Médecine Tudor

La médecine Tudor n'avait pas progressé massivement depuis l'époque de l'Angleterre médiévale. On pense que seulement environ 10% de tous les Tudors vivaient au-delà de leur 40e anniversaire - et l'une des raisons, parmi tant d'autres, était le faible niveau de la médecine Tudor et des connaissances médicales.

À la campagne, les villageois se sont souvent appuyés sur des traitements à base de plantes pour soigner leurs maladies - ou sur les «vieilles histoires de femmes». À titre d'exemple, un `` remède '' Tudor contre les maux de tête consistait à boire un médicament composé d'un mélange de lavande, de sauge, de majoram, de roses et de rue ou à presser une corde d'un bourreau contre votre tête. Le rhumatisme a été traité par le patient obligé de porter la peau d'un âne. Autres traitements inclus:

Goutte - appliquez sur le pied affecté un mélange composé de vers, de moelle de porc, d'herbes bouillies avec un chien aux cheveux roux.

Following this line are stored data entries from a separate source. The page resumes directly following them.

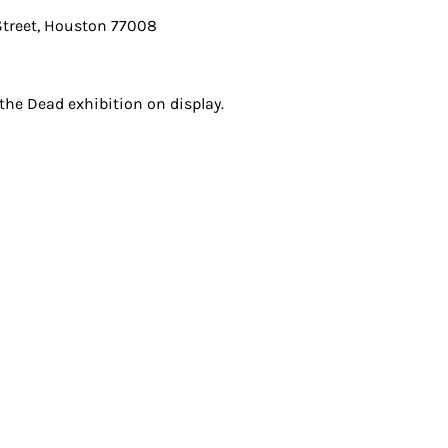
treet, Houston 77008
he Dead exhibition on display.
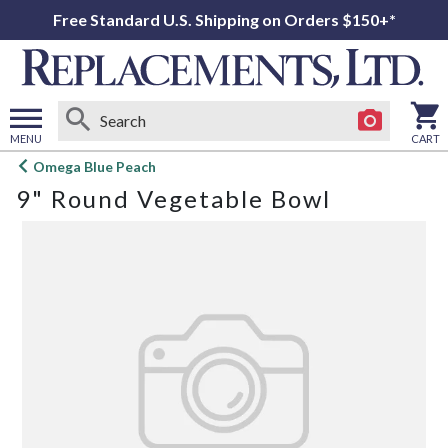
Free Standard U.S. Shipping on Orders $150+*
MENU
CART
Open
Omega Blue Peach
main
9" Round Vegetable Bowl
menu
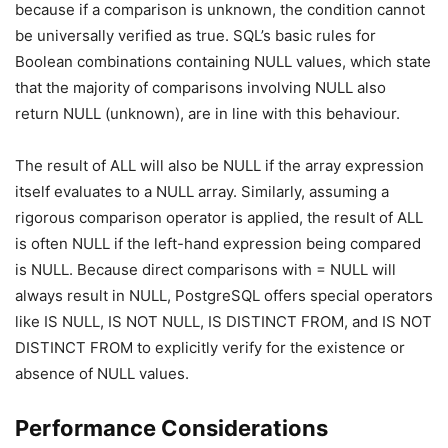
because if a comparison is unknown, the condition cannot
be universally verified as true. SQL’s basic rules for
Boolean combinations containing NULL values, which state
that the majority of comparisons involving NULL also
return NULL (unknown), are in line with this behaviour.
The result of ALL will also be NULL if the array expression
itself evaluates to a NULL array. Similarly, assuming a
rigorous comparison operator is applied, the result of ALL
is often NULL if the left-hand expression being compared
is NULL. Because direct comparisons with = NULL will
always result in NULL, PostgreSQL offers special operators
like IS NULL, IS NOT NULL, IS DISTINCT FROM, and IS NOT
DISTINCT FROM to explicitly verify for the existence or
absence of NULL values.
Performance Considerations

Surdité - mélangez la galle d'un lièvre avec de la graisse de renard. Réchauffez la concoction résultante et placez-la dans l'oreille.

Variole - accrochez des rideaux rouges autour du lit d'une victime car la lumière rouge produite par les rideaux guérira le patient.

Poux de tête - versez du jus de tabac sur le cuir chevelu.

Jaunisse - avalez neuf poux mélangés avec de la bière chaque matin et faites-le pendant sept jours consécutifs.

Calvitie - rasez la tête et étalez sur le cuir chevelu la graisse d'un renard. Un autre remède consistait à écraser un bulbe d'ail et à le frotter dans le cuir chevelu, puis à laver le cuir chevelu dans du vinaigre.

Peste - placez des herbes sur un rebord de fenêtre près du patient ou brûlez du cuir pour produire de la fumée car la fumée tuera la peste.

Dans les villes, le saignement était encore un remède populaire pour la plupart des maux. Les Tudors pensaient que trop de sang était mauvais pour le corps et cela en soi provoquait des maladies. Par conséquent, si le sang s'échappait du corps, les maladies du patient disparaîtraient également. Certains «médecins» ont utilisé des sangsues pour terminer la tâche tandis que d'autres ont simplement coupé une veine.

Il faudra de nombreuses années avant que les connaissances médicales ne progressent de façon notable et durable pour que la société dans son ensemble en profite.